The investigated porphyrin molecules were found to align in the nematic phase of the liquid crystal 5CB. The experimental cw EPR spectra for $\overrightarrow{n}\parallel B_0$ and $\overrightarrow{n}\perp B_0$ are clearly different. When the liquid crystal is not aligned, triplet spectra are obtained which closely resemble the spectra obtained for the same compounds in isotropic frozen solution, indicating an isotropic distribution of orientations. The triplet state parameters obtained from a simulation of such an isotropic liquid crystal spectrum were fixed and used in the simulations of the spectra of the respective aligned samples.

It was found that the experimental spectra of the aligned samples cannot be reproduced in a satisfactory way if only a distribution in the polar angle θ is considered in the simulations. However, assuming a biaxial distribution $P(\theta ,\varphi )$, resulted in a good agreement between experimental data and simulations. Combining the experimental results with molecular symmetry considerations, a complete assignment of the ZFS axes to the molecular axes was possible and shown to be in agreement with previous results from magnetophotoselection experiments. The ZFS parameter D is positive for P1 and negative for P2. Both porphyrins were found to align predominantly along the axis of their triple bonds, which corresponds to the ZFS tensor X and Z axis, respectively, in P1 and P2.

Biaxial alignment is a necessary requirement for an unambiguous assignment of the (relation between the) magnetic and molecular frames of reference. From a simultaneous fit of the spectra for $\parallel$ and ⊥ alignment, the centres and widths of the distributions in θ and ϕ were obtained and the biaxial order parameters S and ξ could be calculated. The knowledge of the order parameters and contributing conformations allows the properties of the different conformers to be disentangled.

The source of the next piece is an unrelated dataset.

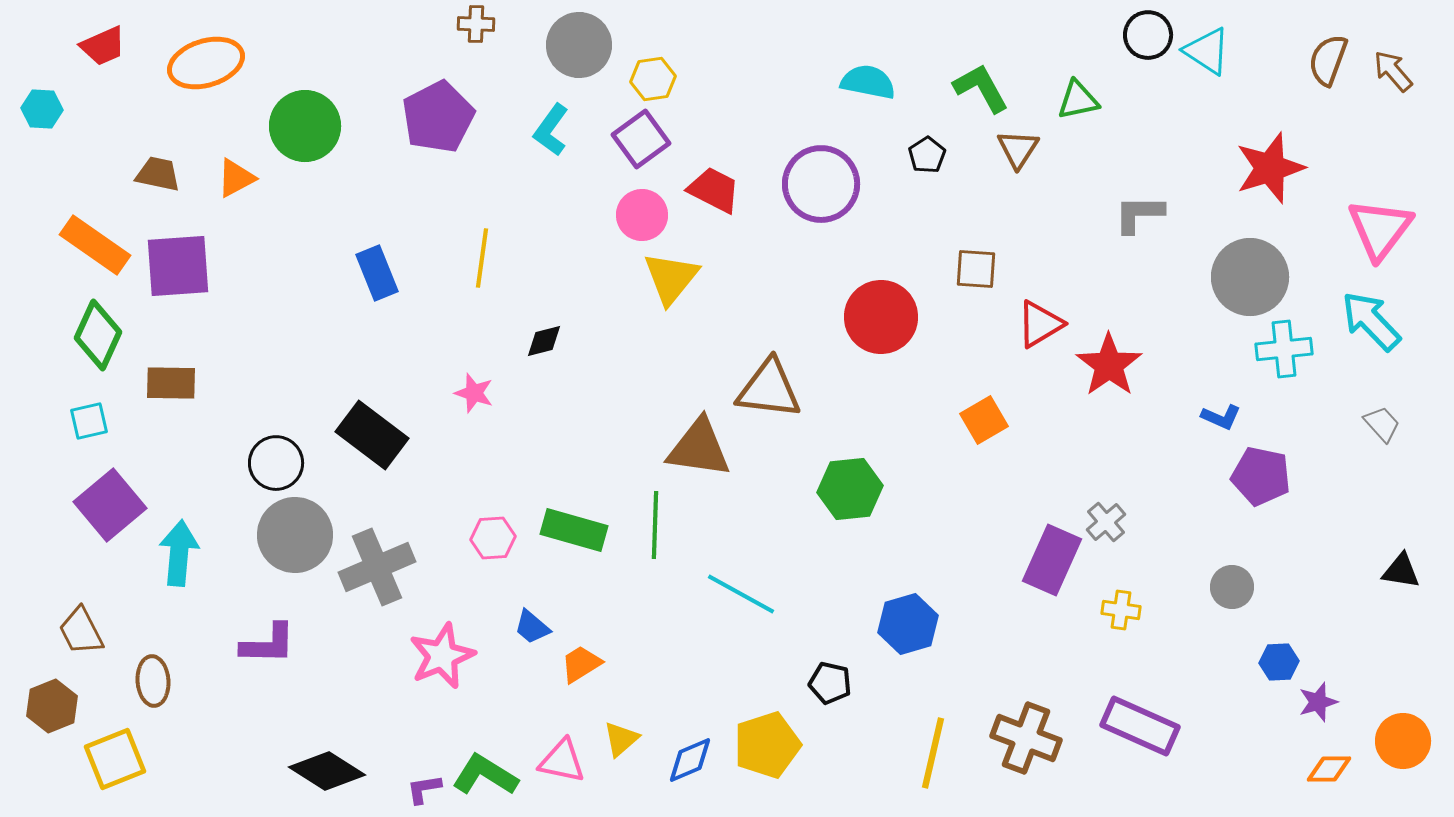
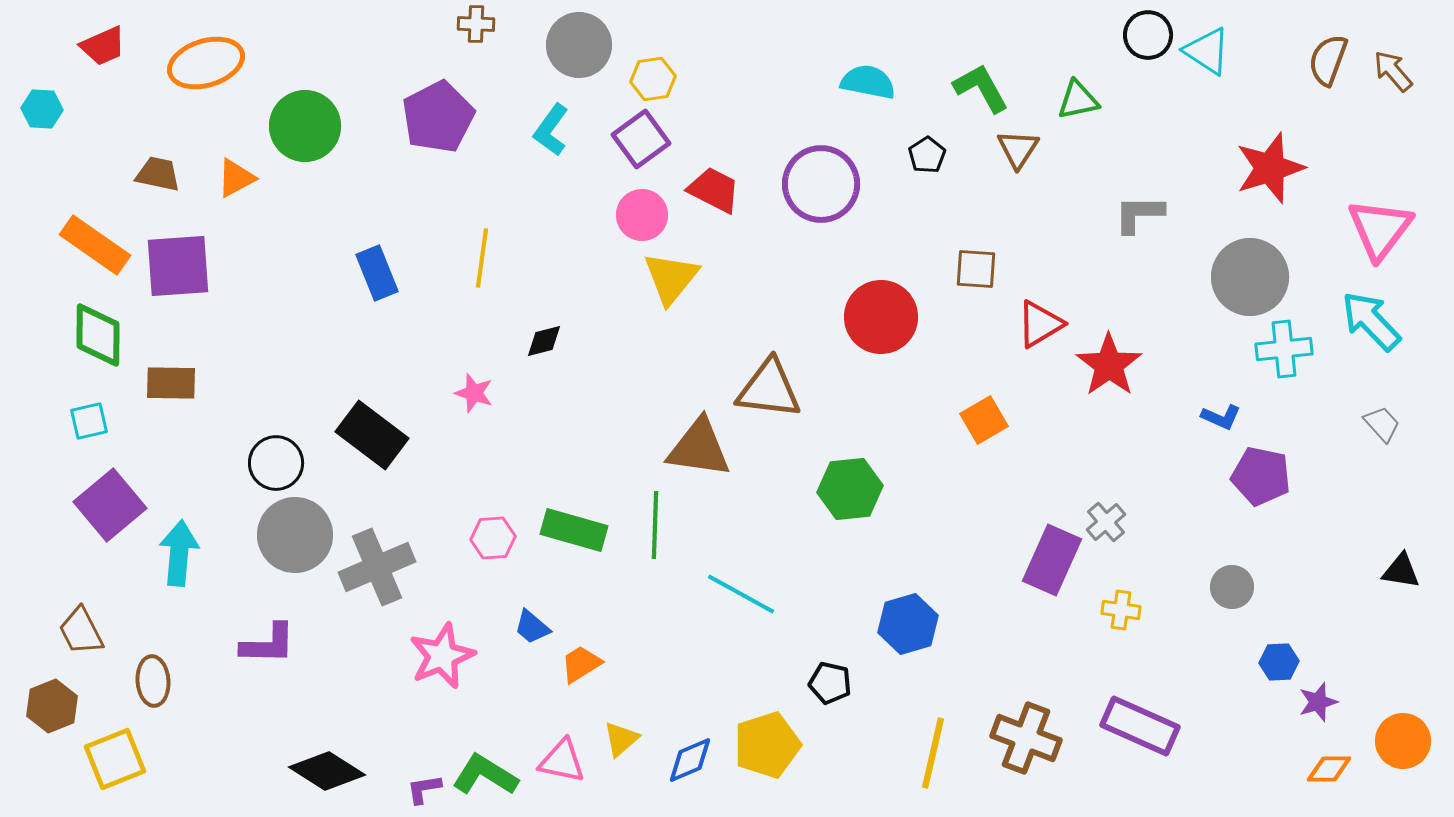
green diamond at (98, 335): rotated 24 degrees counterclockwise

Data availability statement

The data that support the findings of this study are available from the corresponding author, S.R., upon reasonable request.

Disclosure statement

No potential conflict of interest was reported by the authors.

ORCID

Sabine Richert http://orcid.org/0000-0002-2990-974X

Harry L. Anderson http://orcid.org/0000-0002-1801-8132

Martin D. Peeks http://orcid.org/0000-0002-9057-9444

Christiane R. Timmel http://orcid.org/0000-0003-1828-7700

Additional information

Funding

We thank the Engineering and Physical Sciences Research Council (EPSRC) (EPL011972/1) and the H2020 European Research Council (ERC) (grant 320969) for financial support.

Notes

1. The width ${\sigma }_{\theta }$ can be related to the full width at half maximum (FWHM): $\mathrm{FWHM}=2\sigma \sqrt{2\ln 2}$.

2. In some of the magnetic resonance literature, the ordering parameter S is referred to as $S_{zz}$, whereas ξ is often referred to as D or ($S_{xx}-S_{yy}$). A compilation of some of the definitions used by different authors is given in reference [38].